I didn’t suggest that we should do without peer review altogether. In fact I said explicitly that peer review is often useful for authors. This is true for top end journals. Incidentally it’s also true for bottom end journals, where authors can be sure that poor papers will get through. It is the consumers who are let down by peer review, not the authors. I don’t know whether post-publication peer review can be made to work well, but the ArXiv system seems to work pretty well.

Everyone seems to agree that far too many papers are published, and that that’s largely a result of pressure from senior university managers, the research councils, and the REF. It’s the insane publish or perish mentality and it does huge harm to science and public trust. Of course any limit would have to refer to an average rate over at least five years. Anyone who has run a lab knows that papers don’t come at a uniform rate. Recently we spent four years trying to solve various technical problems in single ion channel recordings, and wondering how they should be interpreted. This resulted in quite a gap in publications, but once the problems had been worked out, old data became interpretable, and several papers came along at once. One way to implement a limit would be to allow only three or four best papers to be submitted with a grant application. We already do that for jobs and the REF does it too. It certainly helps to minimise salami-slicing of publications. But as long as citation counts are used by promotion committees and grant-awarding committees, the game-playing will remain with us. I think that there is a slow change taking place. It’s now common for people who publish 10 or 20 papers a year to be viewed with suspicion.

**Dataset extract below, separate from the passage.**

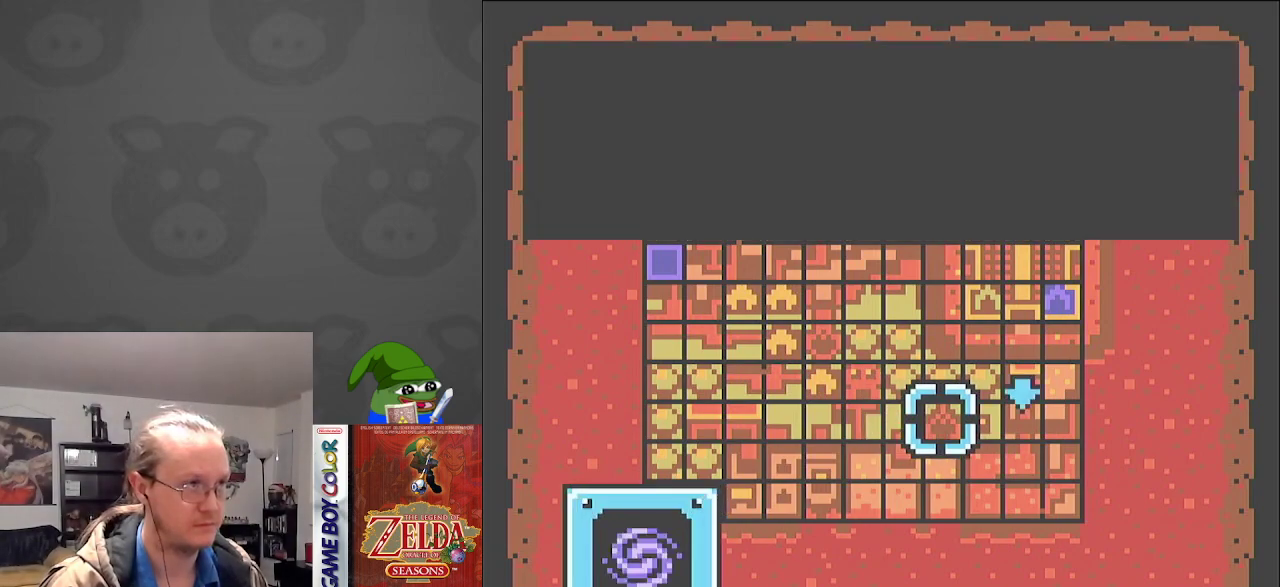
{"buttons": ["A"], "events": [[417, "A", "down"]]}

You ask “how would you find all of the info if everyone just published freely on the web?” Does anyone still go to the library to browse through their favourite journals? Most people use web searches now, and they don’t favour people are already well-established. Of course it would always be possible to form non-commercial consortia of people with similar interests, so papers were published on a common site (a bit like science blogs organisation). That would be almost like a journal but with none of the costs. To a larger extent ArXiv already does this for physics and astronomy, and it’s free.

• David

You medics are so primitive! We computer scientists have been doing open access since forever. We put everything online, on our websites or preprint servers; we compete to get papers into the top conferences, which we use as hiring fairs for postdocs; and we pretty well forget about journals. Why pay to publish in an open-access journal when no-one reads journals any more anyway? Don’t worry; you medics will catch up eventually (in maybe 20 years).

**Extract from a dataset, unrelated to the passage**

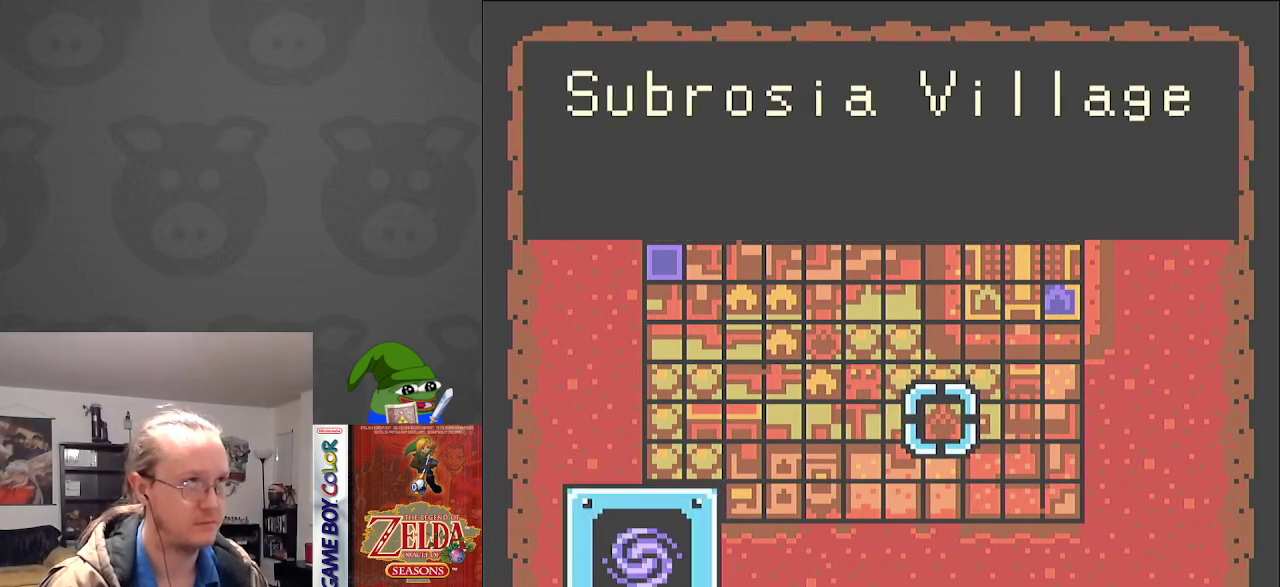
{"buttons": [], "events": [[17, "A", "up"], [250, "DPAD_LEFT", "down"], [383, "DPAD_LEFT", "up"]]}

On a more serious note, you medics are screwing up big time over open data. The issue looks like being the Coalition Government’s first information policy train wreck. People like Mark Walport and Tim Kelsey have persuaded David Cameron to order all our medical records to be made available to researchers (in both academia and industry), under cover of a mystical process called “de-identification” that’s supposed to protect our privacy.

That’s bogus science. Computer scientists discovered 30 years ago that de-identification doesn’t work, except in restricted cases not usually of great interest to medical researchers. The reason is that if I know even a few things about you, I can use this to re-identify your records. Most NHS “de-identified” records still have the patient’s postcode and date of birth. See for example

Here we go again

Onora O’Neill is at least starting to grok this and says “we need an answer”; and the government has told ESRC to do some research. The problem is, the science was settled by Dorothy Denning and others a generation ago. Onora wants de-identification to be assessed by “technically competent” people; so the government wants to decide who’s to be treated as technically competent. They refuse to have the privacy mechanisms of the census scrutinised by people like me in case we denounce de-identification as digital homeopathy. You co-panellist Mark Walport refuses to believe that de-identification is bogus, despite having had it explained to him on several occasions by myself and others; it’s hard to teach someone something if his job depends on not understanding it.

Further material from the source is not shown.